After years of building and running venture capital backed tech companies, John Meyer found himself entering a new industry – the restaurant industry. In 2021, he opened his first concept. And within 60 days, he was turning a profit, despite having zero former professional food experience.
“I’d been following this ghost kitchen industry for about four or five years, and I was interested because it felt like for the first time in human history, it’s reasonably attainable for almost any American to start a restaurant,” says Meyer, who’s Keto Kitchen passed the one-year mark in March. “What used to cost potentially a million dollars and an entire year to start, you can now get up and running in 30 days with about $30,000.”
Meyer runs Keto Kitchen out of a CloudKitchens facility in Austin, Texas. He’s also the CEO of Ghost Financial, a company that offers financial products like insurance, payroll, credit cards, and expansion loans to ghost kitchen operators. And recently he launched GhostU, a Masterclass-style online learning program designed to teach people how to build and run a successful ghost kitchen.
“What really led to GhostU was feeling grateful by our Keto Kitchen success but also feeling sad by seeing occasional scenarios of failure in my own ghost kitchen facility,” says Meyer. “The goal is to give any foodie with a dream an end-to-end educational resource on how to do this successfully and to bring down the failure rate to 5% or less.”
The 12-part video series costs $1,000. This also gains customers access to a web-based community platform, where ghost kitchen operators share experiences and exchange ideas through message-board-style communication.
Based on his Keto Kitchen experience, we asked Meyer to share what he sees as the top keys for building a successful ghost kitchen operation. You’ll find all of these ideas expanded upon in GhostU, but below is a primer on what to consider before starting your own virtual restaurant.
Top 3 Steps for Creating a Successful Ghost Kitchen
With a ghost kitchen, you’re hidden. There is no brick and mortar that serves as a public-facing advertisement. And that makes it crucial to introduce your concept to your target audience prior to launch time.
“We spent almost a whole quarter – from early November up until we opened in January – building a community, and so when we opened, we got many orders on that very first day,” says Meyer. “We did this largely through targeted advertising using the Facebook ad platform, which allows you to target people in your geographical region that are interested in your brand. For us, that was the Keto market, the low-carb, trying to be healthy lifestyle crowd in Austin.”
Building hype will bring sales from day one. Then, with a solid product, in the weeks that proceed you’ll be able to exponentially grow as your initial following begins to share their experience with others.
Of course, it’s important to continue to target your audience with updates and new photos. Staying top of mind is pivotal in a competitive space, especially when operating an entirely digital brand.
When crafting the menu, it’s time to get creative – or hire someone who can do it for you. Clever names and vibrant photos are essential for catching new customers when they’re rapidly scrolling through food delivery apps like Uber Eats in search of dinner.
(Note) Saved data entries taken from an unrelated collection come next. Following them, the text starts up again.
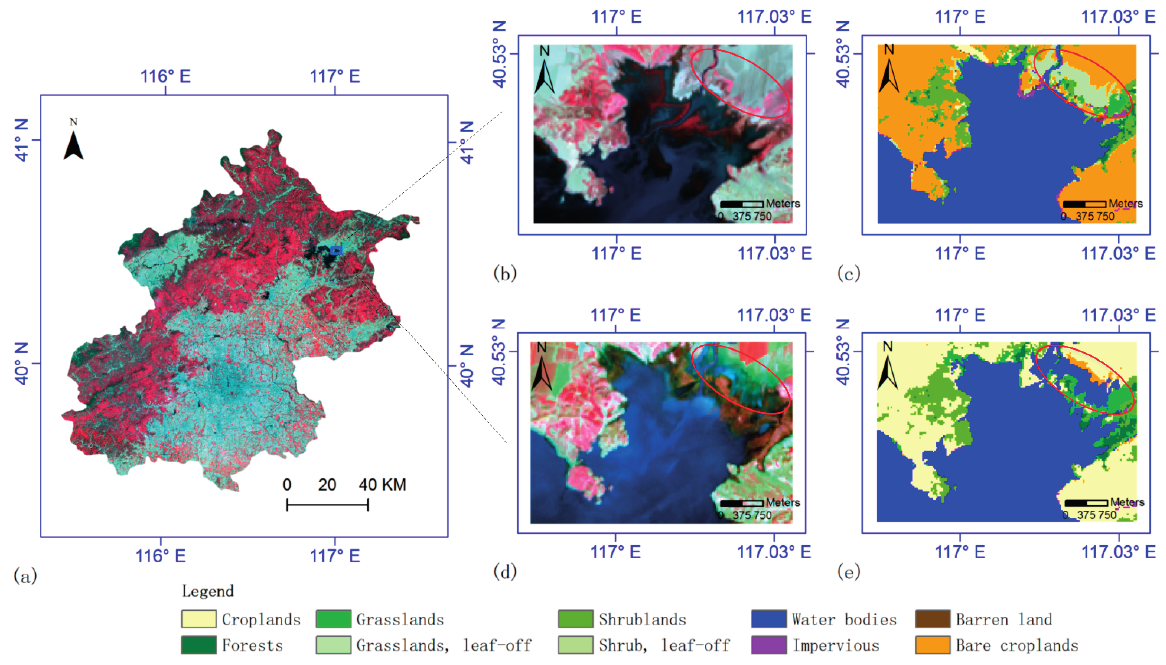
Figure 6. Regional results classified with all the 144 features. The blue region in study area ( a ) indicates the area shown in ( b – e ). The false color images (R: band 5, G: band 4, B: band 3) in ( b ) and ( d ) are from data acquired on day of year (DOY) 132 and DOY 276. And the mapping results are in ( c ) and ( e ). Red ellipses indicate the most dynamic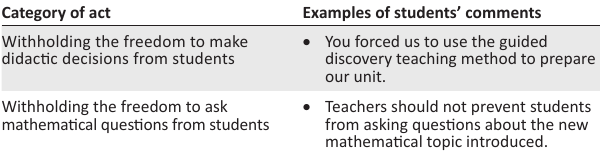
TABLE 4 : Didactic acts lessening freedom.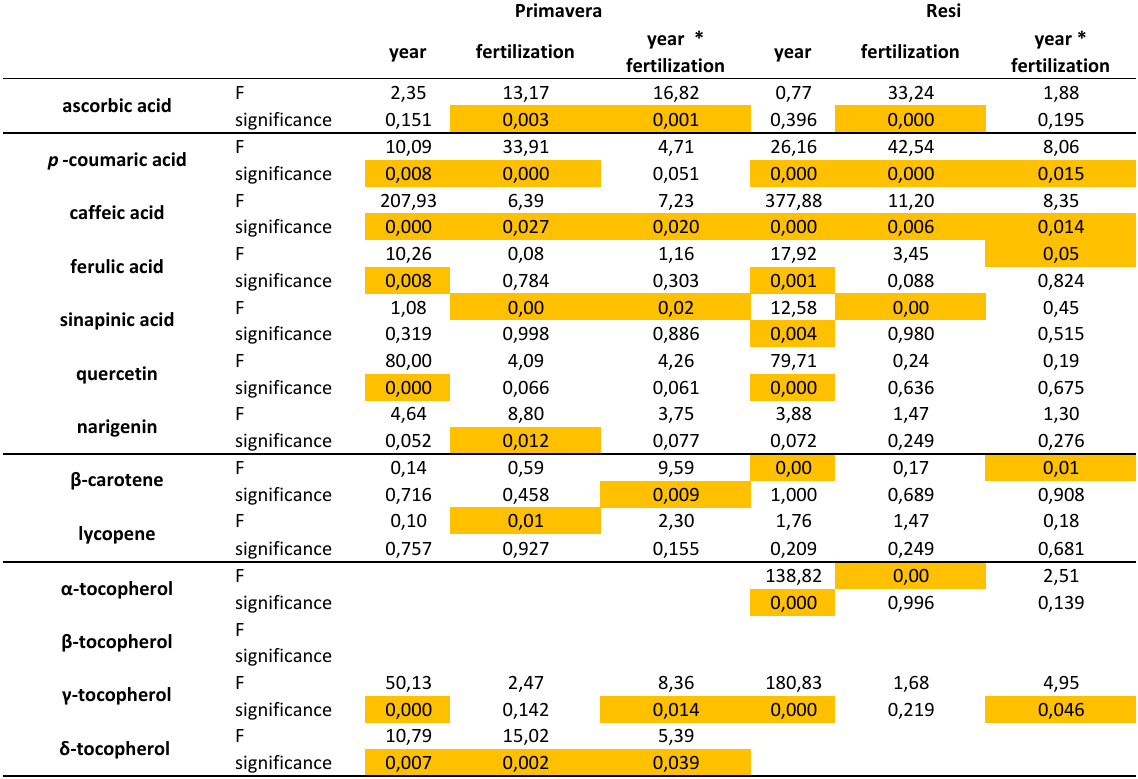
Table S2: Results of two-factorial analysis of variance (ANOVA) performed for the categorical variables “year” and “fertilization level” of each cultivar as well as each measurement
“Think about a menu item from the standpoint of what could provide a wow factor and an eye-popping effect,” says Meyer. “The Keto customer base of ours loves bacon, so one example of what we did is we introduced an item called ‘legendary side of bacon’. It’s a whole to-go box of bacon, and quite an expensive side – a little over $10 – but it’s ordered all the time.”
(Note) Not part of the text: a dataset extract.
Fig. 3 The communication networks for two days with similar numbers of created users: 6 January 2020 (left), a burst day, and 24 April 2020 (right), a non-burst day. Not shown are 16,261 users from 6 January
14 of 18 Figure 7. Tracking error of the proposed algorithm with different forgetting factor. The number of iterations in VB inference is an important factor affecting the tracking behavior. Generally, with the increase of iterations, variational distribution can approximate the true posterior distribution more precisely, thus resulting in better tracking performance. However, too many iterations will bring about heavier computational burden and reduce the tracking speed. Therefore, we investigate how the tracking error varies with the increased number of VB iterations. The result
Even if you’re selling a fairly classic item, consider what embellishments, toppings, or sides you can add to create that “wow” factor, and think carefully about how you market it in the name. Then, unless you have exceptional photo skills, invest in a professional photographer who can bring the dish to life. Again, the goal here is to stand-out among a sea of competition, often giving your mere seconds to capture people’s attention before they scroll on.
Shop around before signing with a ghost kitchen facility, and take your time to thoroughly review each lease to see where there might be wiggle room.
“I think nine out of 10 prospective ghost kitchen operators don’t realize they can negotiate lease terms for preferable rent, preferable cost of utilities, and lower cost of deposit,” says Meyer. “These little differences can make a huge difference in your ability to be profitable because restaurants’ margins are already so slim.”
After looking at the major players, like CloudKitchens and Kitchen United, see if there are other lower cost alternatives in your desired location. “In some cases, [independent facilities] are more flexible and even offer hour-by-hour rentals rather than full, year-long leases,” says Meyer.